If so, we disagree. There is no suggestion in Troxel that a
court may only interfere with a parent's decision regarding
visitation if the parent is shown to be unfit. Rather, the Troxel
Court's parental fitness discussion is in the context of
explaining that there is a presumption that fit parents act in the
best interest of their children. See Troxel, 530 U.S. at 68."
Rodger D.H. at paragraph 5, page 754 and 755.
The Court in Roger D.H. pointed out that in Troxel the
Court took issue with the judges application of the Washington
Statute, and not that the Statute itself was unconstitutional. The
Wisconsin Court stated that the circuit court must apply the
presumption, that a fit parent's decision regarding grandparent
visitation, is in the best interest of the child. "At the same time,
we observe that this is only a presumption and the circuit court
is still obligated to make its own assessment of the best interest
of the child. See sec 767.245(3)(f). What the Due Process
Clause does not tolerate is a court giving no "special weight"
to a fit parent's determination, but instead basing its decision on
"mere disagreement" with the parent. Troxel, 530 U.S. at
68-69." Roger D.H. 250 Wis.2d 758.
In re Nicholas L., 2007 Wis.App 37 (2007) the Court
discussed Roger D.H. and Troxel. The court held that the
parent's decision should be given special weight by presuming
decision is in the child's best interest. The Court then must
presume the decision regarding visitation as the starting point
for the trial court's analysis, and then to determine if the
evidence presented rebutted the presumption. The Court in the
Nicholas case upheld a decision that determined that it was the
parent's anger that dominated the parent's decision to deny
visitation.
In the lower court's decision it was noted that the decision
was driven as much by anger and frustration, as by a calm, cool
consideration of what is best for the children. The Court
determined that a decision motivated by anger or frustration or
spite, whether justified or not, completely ignores the interests
of the children. The Court then looked at the substantial
relationship that the children had with the grandparents.
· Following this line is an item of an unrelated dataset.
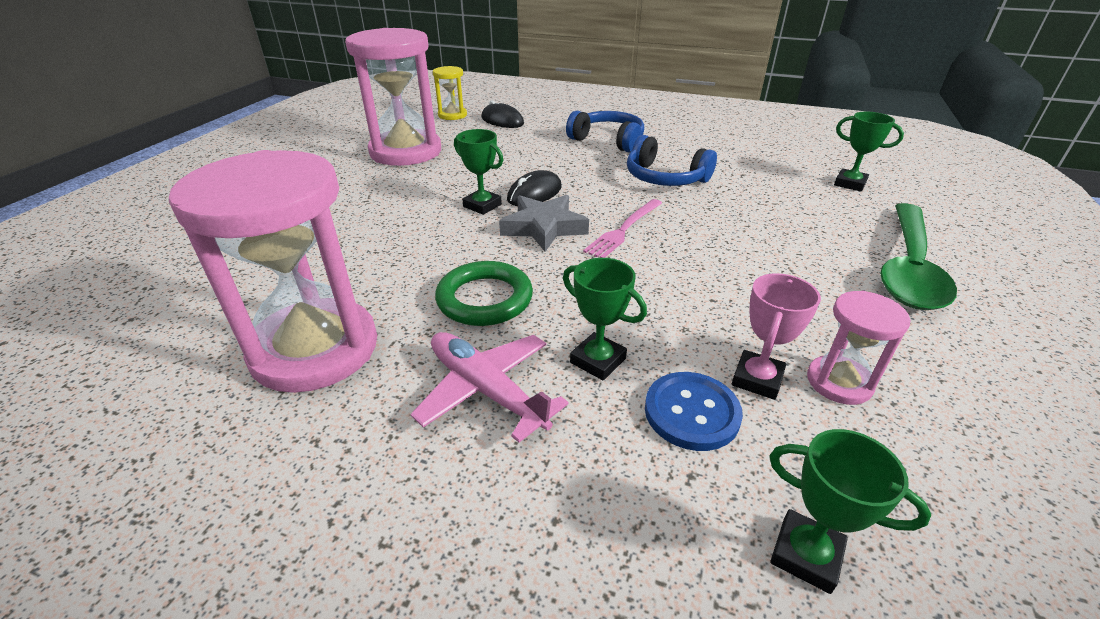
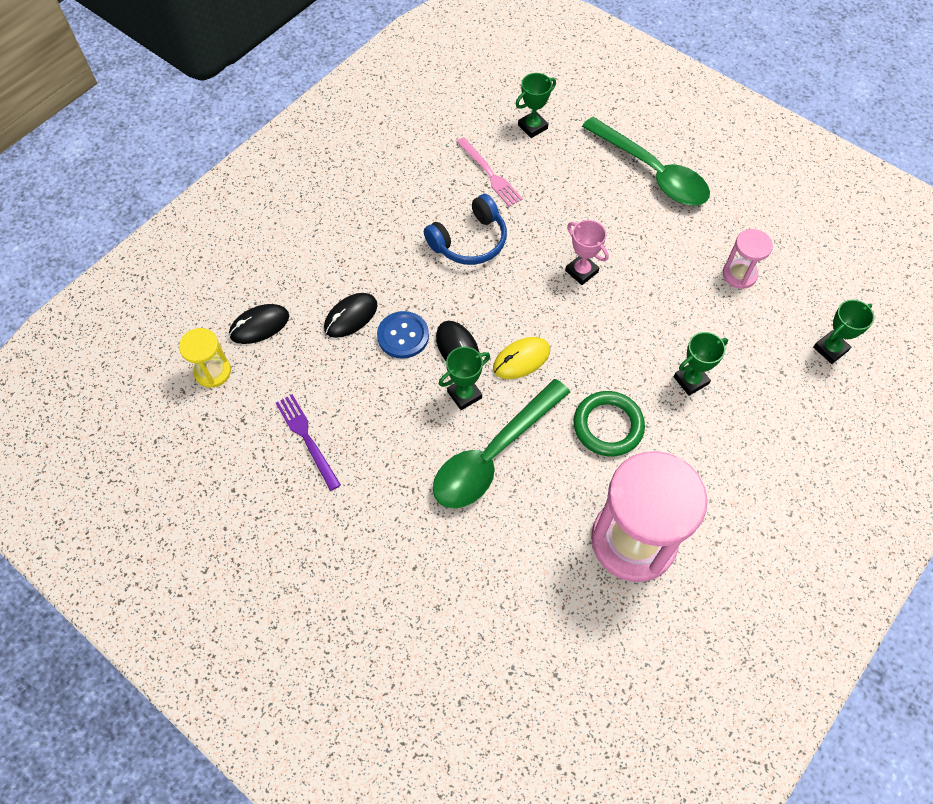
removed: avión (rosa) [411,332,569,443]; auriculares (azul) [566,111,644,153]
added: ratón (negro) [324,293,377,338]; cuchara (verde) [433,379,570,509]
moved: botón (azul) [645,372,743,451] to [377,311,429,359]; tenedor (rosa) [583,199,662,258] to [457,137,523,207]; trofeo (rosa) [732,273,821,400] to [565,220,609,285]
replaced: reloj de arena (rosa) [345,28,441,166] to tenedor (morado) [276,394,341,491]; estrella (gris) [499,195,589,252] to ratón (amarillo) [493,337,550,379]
In Rick v. Opichka, 2012 WI App 23, the court also held
that the circuit court must still assess what the best interests of
the children are after giving a fit parent's wishes in regards to
visitation special weight. The parent in the Rick case objected
to grandparent visitation after the children's mother had died
and he relied on the Troxel case. The Court rejected the
argument that any decision made by the fit custodial parent
was presumed to be in the best interest of the child and that
any decision made by the fit natural parent is correct. The
Court upheld the lower court's decision to provide visitation to
the grandparent during the second week end of each month
from Friday at 5:00 p.m. until Sunday at 7:00 p.m., and for
two hours on the last Wednesday of each month. The Court
found that the lower court did review the record taking the
presumption in account, and then determined that the
presumption was rebutted in upholding the granting of the
visitation. The lower court looked at the reasons provided by
the parent and determined that his decision to deny visitation
was based on emotional reasons that demonstrated his
judgment was not clear, as he was not through the grieving
process.
Recently in Wohlers v. Broughton 2009 AP 488.
(Wis. App. 2011) the Court of Appeals for District IV decided
a case pursuant to sec. 767.43.(3) which was a case where
visitation rights were granted to the grandparents. This case is
being put before the court as persuasive authority that the
Troxel case only requires an analysis starting from the
proposition that the parents decision is in the best interest of
the child and that the third party may rebut the presumption.
In the case the court upheld the lower court's decision to grant
significant visitation to the grandparent every other week end
during the school year, and mid week after school.